ServiceNow pumps millions into EU service compliance

Schrems II
2 min
ServiceNow has announced a multimillion euro investment in EU services, providing customers even greater trust, choice, and control over their data

ServiceNow, the digital workflow company, has announced a multimillion euro investment to help EU customers meet compliance requirements.

The legal, technical and organisational safeguards will help companies to comply with the the Schrems II judgment and European Data Protection Board (EDPB) Recommendations issued in June 2021.

ServiceNow’s investment means all EU-hosted data will be exclusively handled within the EU, and the cloud-hosted digital workflow provider claims its solution will come “without impact on current delivery and service”.

ServiceNow upgrade: free of charge

There will be no cost for current customers to opt in to the data compliance solution, even though ServiceNow is investing an unspecified multimillion euro sum and hiring more than 80 new staff across the bloc.

Mark Cockerill, vice president legal, EMEA and global head of privacy at ServiceNow, said: “With any regulation change, cloud services companies have a choice. They can adopt a ‘wait and see’ approach or get proactive and help customers and partners innovate. At ServiceNow we are on the front foot, continually investing in our customers, allowing them to operate with the highest level of choice and control over their EU data.

ServiceNow upgrade: ‘peace of mind’

“Our new EU-centric service delivery model will give our current customers and partners peace of mind. For customers and partners operating in highly regulated industries, or in the public sector, or those that have yet to make the switch to the cloud, this model gives them certainty and simplicity when selecting the cloud service that best suits their needs.”
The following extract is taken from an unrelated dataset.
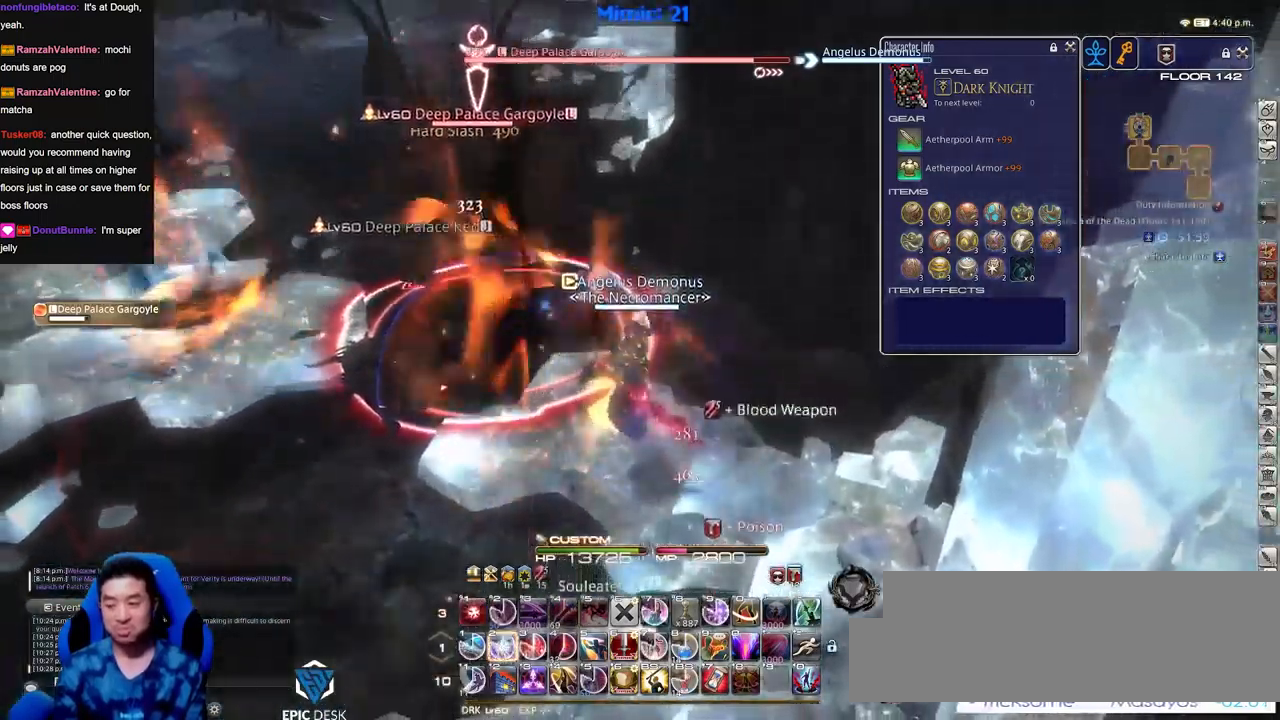
{"keys": ["a", "s"], "events": [[50, "2", "down"], [133, "2", "up"], [133, "rbracket", "down"], [233, "rbracket", "up"], [283, "rbracket", "down"], [317, "rbracket", "up"], [367, "a", "down"], [367, "s", "down"]]}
Carla Arend, lead analyst, cloud in europe for IDC, said, “The Schrems II ruling has led European organizations to revisit their cloud-related data protection policies and processes when it comes to international data transfers through cloud services.

“Contractual, privacy, and security safeguards and the assurance that data will be kept and handled in the EU help European organizations to comply with European data protection laws while taking advantage of global cloud platforms. Vendors, such as ServiceNow, that invest to support their customers in response to this ruling are providing essential choice to their customers.”